Italy is iconic worldwide for its mainstream "Neapolitan" melodic singing style, and historically, very xenophile but quite slowly receptive to musical influences from abroad.

State (then monopolistic) radio and TV, and domestic show-business executives were lukewarm, or frankly hostile to the early rock'n'roll wave of the 1950s.

Rock and roll was seen as a gimmick, or just noise for "teddy-boys" (actual term for young rogues) taste; only some mild-mannered "modern-style" singers (like Tony Renis of "When, when, when" fame) were allowed to be aired, publish records with main labels, and participate in the institutional "Festival di Sanremo" contest.

The early pioneers of rock'n'roll (so-called urlatori) had some media coverage as novelties, but soon, those who wanted to pursue a career in music business had to switch toward the traditional mainstream.

From 1961 to 1965, teenagers-oriented music was a mix of pretty-face pop, twist and French yé-yé influences.

Situation changed slightly around 1965. Notably:

Some visiting top acts, like the Beatles or the Rolling Stones

The creation of "Whiskey-a-Go-go" or "Marquee" styled rock clubs (such as Rome's Piper Club, Milan's Paip's, and Piper 2000 on the Tuscan Riviera), was soon imitated in smaller towns.

The infamous "disc-eater", a cheap 45 RPM player, that strongly boosted singles sales, and the massive diffusion of juke-boxes.

The emergence of contests and festivals, friendly to new trends, like the Cantagiro, or Davoli Contest (sponsored by instrument manufacturers and distributors).

The easy reception of powerful medium-wave foreign stations like Radio Luxembourg, Radio Montecarlo or Radio Koper allowed Italian youngsters to bypass the mediatic block, and stay updated to the latest anglosaxon trends (some radio enthusiasts even managed to catch the elusive Channel's "pirate stations" like Radio Caroline, and German TV shows such as Beat Club).

Under music executives' pressure, the state broadcaster RAI reluctantly agreed to pay some attention to the "beat" hype, and the upcoming soul/R&B vogue.

==Beat groups==

Research estimates the number of small groups (complessi) active in Italy in 1963 — either pro or amateur, including jazz — at around 300; it jumped to 1500+ in 1968.

Some groups had the chance to hit the domestic charts, and to be remembered today, including Dik-Dik, Stormy Six, Equipe 84, Nomadi, and the New Trolls.

The New Dada band had the honour to open for the Beatles in their 1965 Italian mini-tour.

Usual differences, disputes and especially the national military service led to a premature end for the vast majority of them.

Virtually no popular Italian singer or group of the Beat era had any success outside Italy, except in some Spanish-speaking countries.

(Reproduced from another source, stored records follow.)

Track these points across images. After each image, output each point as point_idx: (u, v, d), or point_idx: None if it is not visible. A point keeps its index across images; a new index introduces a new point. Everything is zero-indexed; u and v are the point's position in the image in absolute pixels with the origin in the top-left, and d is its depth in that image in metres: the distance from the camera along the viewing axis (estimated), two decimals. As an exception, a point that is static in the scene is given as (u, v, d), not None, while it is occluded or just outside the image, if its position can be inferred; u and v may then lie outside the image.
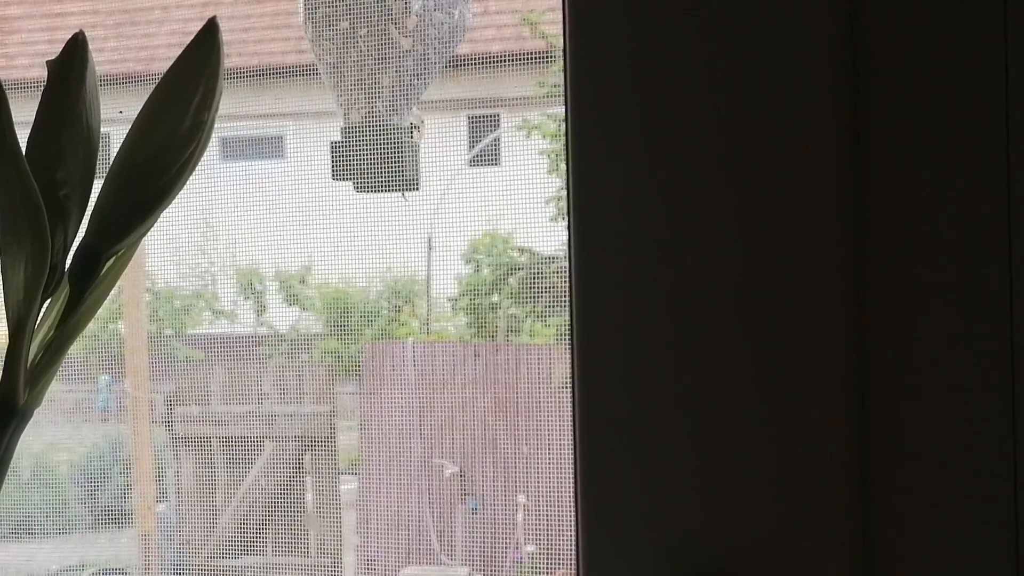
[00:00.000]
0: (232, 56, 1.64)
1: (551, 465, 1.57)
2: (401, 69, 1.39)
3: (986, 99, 0.63)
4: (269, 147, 1.80)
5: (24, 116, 0.57)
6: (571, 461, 0.68)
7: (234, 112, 1.64)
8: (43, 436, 1.80)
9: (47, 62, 0.55)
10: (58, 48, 0.55)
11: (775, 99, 0.64)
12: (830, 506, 0.64)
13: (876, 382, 0.64)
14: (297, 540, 1.71)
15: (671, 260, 0.65)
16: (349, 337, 1.73)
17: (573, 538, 0.68)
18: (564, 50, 0.66)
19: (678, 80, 0.65)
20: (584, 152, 0.66)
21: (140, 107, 0.58)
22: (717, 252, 0.65)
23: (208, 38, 0.56)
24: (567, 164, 0.67)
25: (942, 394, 0.64)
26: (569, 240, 0.67)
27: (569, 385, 0.68)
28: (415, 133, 1.43)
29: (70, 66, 0.55)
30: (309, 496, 1.70)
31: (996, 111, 0.62)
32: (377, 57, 1.39)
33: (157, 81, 0.57)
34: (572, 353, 0.67)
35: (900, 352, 0.64)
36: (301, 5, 1.42)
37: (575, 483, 0.68)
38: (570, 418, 0.68)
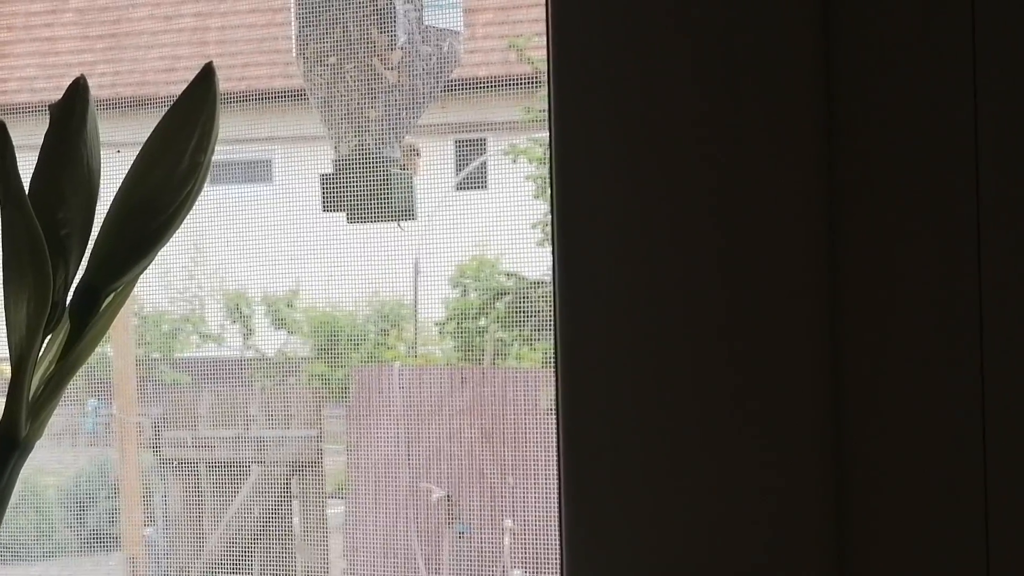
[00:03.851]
0: (220, 80, 1.64)
1: (538, 489, 1.58)
2: (388, 102, 1.41)
3: (955, 101, 0.64)
4: (257, 171, 1.81)
5: (16, 140, 0.58)
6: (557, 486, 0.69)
7: (222, 136, 1.64)
8: (31, 460, 1.80)
9: (49, 106, 0.56)
10: (48, 73, 0.57)
11: (757, 118, 0.65)
12: (810, 531, 0.66)
13: (853, 397, 0.66)
14: (284, 564, 1.71)
15: (656, 285, 0.66)
16: (336, 361, 1.74)
17: (558, 564, 0.69)
18: (548, 75, 0.67)
19: (662, 103, 0.66)
20: (568, 176, 0.68)
21: (131, 130, 0.59)
22: (703, 278, 0.66)
23: (205, 82, 0.57)
24: (551, 188, 0.68)
25: (918, 410, 0.65)
26: (553, 265, 0.68)
27: (553, 410, 0.69)
28: (410, 163, 1.44)
29: (71, 110, 0.56)
30: (296, 520, 1.71)
31: (965, 114, 0.64)
32: (364, 91, 1.41)
33: (147, 105, 0.58)
34: (556, 378, 0.68)
35: (875, 371, 0.65)
36: (294, 41, 1.44)
37: (559, 508, 0.68)
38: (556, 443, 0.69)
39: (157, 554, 1.73)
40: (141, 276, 0.60)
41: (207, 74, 0.57)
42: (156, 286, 1.75)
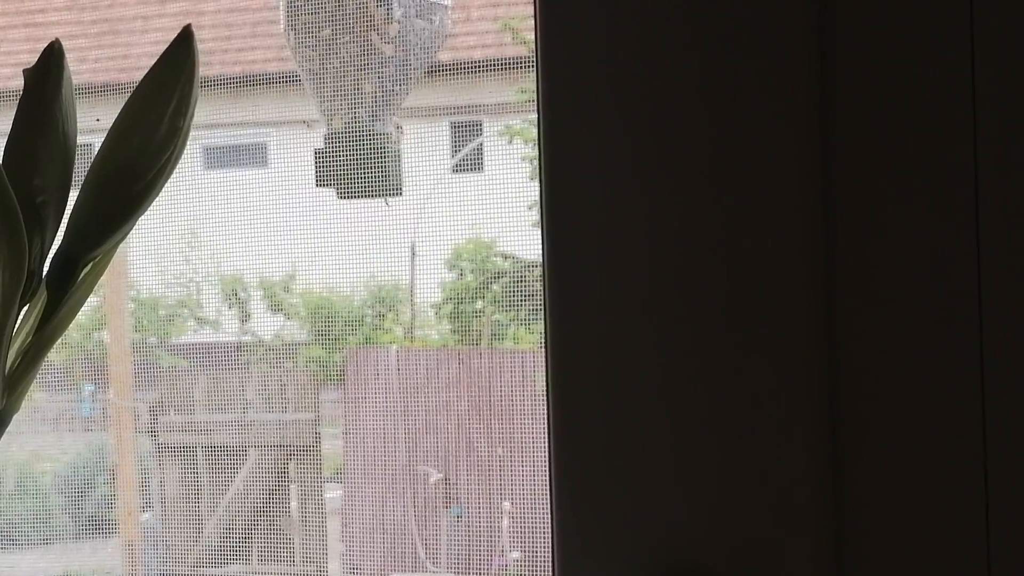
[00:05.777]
0: (214, 65, 1.65)
1: (536, 471, 1.57)
2: (383, 76, 1.40)
3: (952, 103, 0.63)
4: (252, 155, 1.80)
5: (6, 126, 0.57)
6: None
7: (217, 120, 1.64)
8: (27, 445, 1.80)
9: (24, 71, 0.55)
10: (40, 58, 0.56)
11: (747, 107, 0.65)
12: (804, 509, 0.65)
13: (848, 385, 0.65)
14: (282, 548, 1.71)
15: (645, 265, 0.66)
16: (333, 344, 1.73)
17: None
18: (536, 56, 0.67)
19: (650, 86, 0.66)
20: (557, 157, 0.67)
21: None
22: (692, 257, 0.65)
23: (183, 46, 0.56)
24: (540, 169, 0.68)
25: (913, 400, 0.64)
26: (543, 246, 0.68)
27: (545, 390, 0.68)
28: (396, 137, 1.44)
29: (47, 74, 0.55)
30: (294, 504, 1.70)
31: (963, 116, 0.63)
32: (359, 64, 1.40)
33: (139, 90, 0.57)
34: (546, 358, 0.67)
35: (871, 360, 0.65)
36: (283, 14, 1.43)
37: (550, 487, 0.68)
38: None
39: (154, 539, 1.73)
40: (136, 259, 0.59)
41: (185, 36, 0.55)
42: (153, 271, 1.75)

This is due to their local scope, often imposed by managers; few singers were fluent in English, and "sing Italian" was the rule.

Most bands which survived to the early 1970s switched to melodic mainstream or prog-pop, and only a few are still active with at least one original member, though some acts had brief revivalist reincarnations.

== The "Brit-It" invasion ==

Some British pop acts, unable, or unwilling to face the strong domestic competition, opted to move and stay in Italy, where they were revered as "British original" numbers. Many of them spent all their career in Italy, and thus are well remembered there, but virtually unknown in their homeland. These bands developed a peculiar style, singing usually in Italian with a strong British accent.

The top bands were arguably Shel Shapiro & the Rokes, and Mal Ryder & the Primitives, who had several Italian hit singles. Other popular acts include Bad Boys, Thane Russall, Mike Liddell, Kim Brown & the Renegades, the Senate; the Motowns, fronted by Lally Stott; and the Sorrows, the only band to have also had some chart success in UK.

Foreign but non-British beat groups included the Pyranhas, Evy, Nino Ferrer and Antoine from France; Trutz Groth & the Black Stars, and the Honeybeats from Germany; Rocky Roberts & the Airedales from the United States; and Kameleoni from Yugoslavia.